Provided information below:

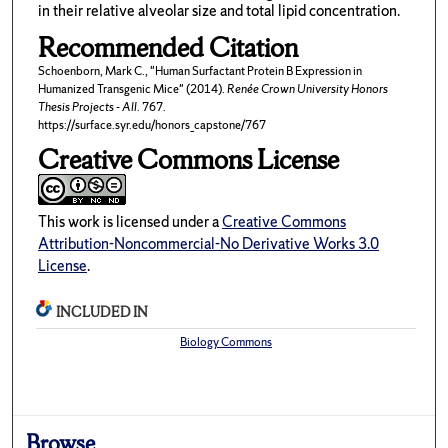
in their relative alveolar size and total lipid concentration.
Recommended Citation
Schoenborn, Mark C., "Human Surfactant Protein B Expression in
Humanized Transgenic Mice" (2014).
Renée Crown University Honors
Thesis Projects - All
. 767.
https://surface.syr.edu/honors_capstone/767
Creative Commons License
This work is licensed under a
Creative Commons
Attribution-Noncommercial-No Derivative Works 3.0
License
.
INCLUDED IN
Biology Commons
Browse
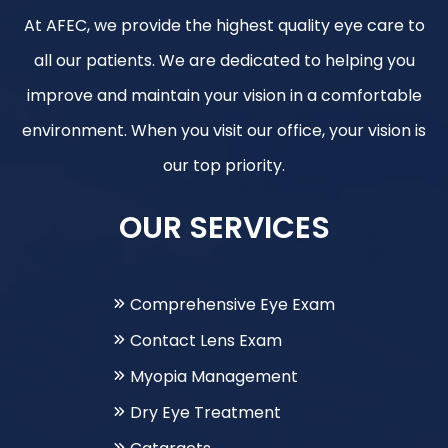
At AFEC, we provide the highest quality eye care to
all our patients. We are dedicated to helping you
improve and maintain your vision in a comfortable
environment. When you visit our office, your vision is
our top priority.
OUR SERVICES
Comprehensive Eye Exam
Contact Lens Exam
Myopia Management
Dry Eye Treatment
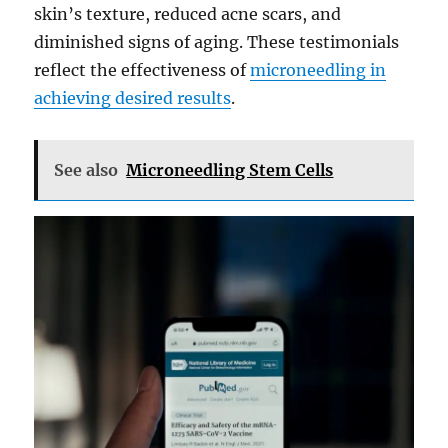
skin’s texture, reduced acne scars, and
diminished signs of aging. These testimonials
reflect the effectiveness of
microneedling in
achieving desired results
.
See also
Microneedling Stem Cells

End of Provided information.

» What you are asked to do:
An exact retyping of the entries, without images, is the required answer.

» Task answer:
in their relative alveolar size and total lipid concentration.
Recommended Citation
Schoenborn, Mark C., "Human Surfactant Protein B Expression in
Humanized Transgenic Mice" (2014).
Renée Crown University Honors
Thesis Projects - All
. 767.
https://surface.syr.edu/honors_capstone/767
Creative Commons License
This work is licensed under a
Creative Commons
Attribution-Noncommercial-No Derivative Works 3.0
License
.
INCLUDED IN
Biology Commons
Browse
At AFEC, we provide the highest quality eye care to
all our patients. We are dedicated to helping you
improve and maintain your vision in a comfortable
environment. When you visit our office, your vision is
our top priority.
OUR SERVICES
Comprehensive Eye Exam
Contact Lens Exam
Myopia Management
Dry Eye Treatment
skin’s texture, reduced acne scars, and
diminished signs of aging. These testimonials
reflect the effectiveness of
microneedling in
achieving desired results
.
See also
Microneedling Stem Cells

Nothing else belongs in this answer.